The relative survival rates were better among HNPCC patients than among controls in age groups 0 to 44 years and 45 to 64 years, in men and women, in patients with tumors of the colon and the rectum, and in all four calendar periods.
Several Hypotheses
Recent advances in molecular genetics have revealed many details of the underlying mechanisms and pathways involved in HNPCC (for a review, see references 1 and 2). However, the reasons for the evident survival advantage remain obscure. Several interesting hypothesis have been put forward.
Despite aggressive histologic tumor features in HNPCC patients,[9] the carcinomas are diploid predominant, indicating better survival.[10,11] The numerous mutations occurring in the tumor cells might trigger the host immune system defenses.[12] Rhyu discusses the possibility that due to the multitude of mutations, the loss of vital functions would drive the tumor cells toward premature death rather than immortality.[2]

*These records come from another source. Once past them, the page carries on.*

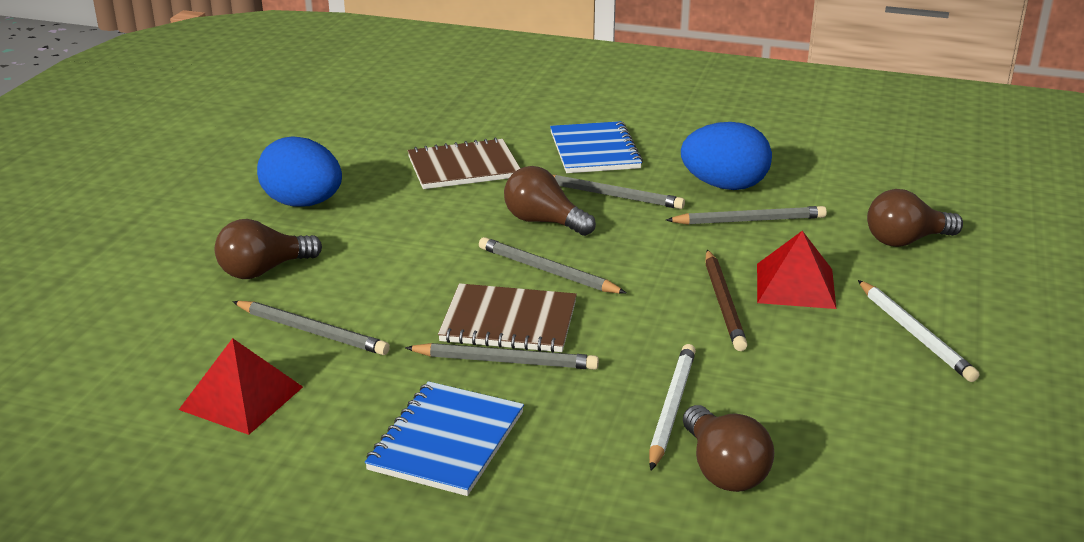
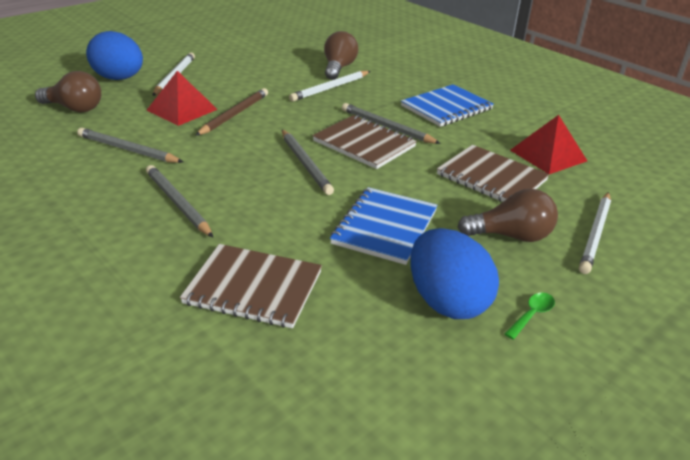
camera: 150 degrees left, 5 degrees up
(168, 302) = (595, 234): none -> white pencil
(227, 216) = (532, 315): none -> green spoon
(312, 331) = (491, 177): grey pencil -> brown notebook
(544, 222) = (260, 200): brown light bulb -> none
(594, 150) = (111, 258): blue notebook -> blue notebook (385, 227)
(724, 186) = (88, 179): blue egg -> blue egg (119, 78)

Additional DNA repair mechanisms might also be involved.[1] One such alternative could be the p53-related apoptosis pathway.[13]
Until further research provides more detailed understanding of the complex mechanisms and pathways in the tumorigenesis and natural history of HNPCC tumors, the original hypothesis by Lynch from 15 years ago is still valid.[5,14] The same genetic defect that is responsible for tumor initiation and progression may also reduce the viability of cancer cells.[7]
At the moment, there are no reliable clinical indicators of good prognosis in HNPCC-related colorectal carcinomas. Thus, clinical screening and treatment protocols must be based on the strictest criterion: To improve the survival rates of all patients.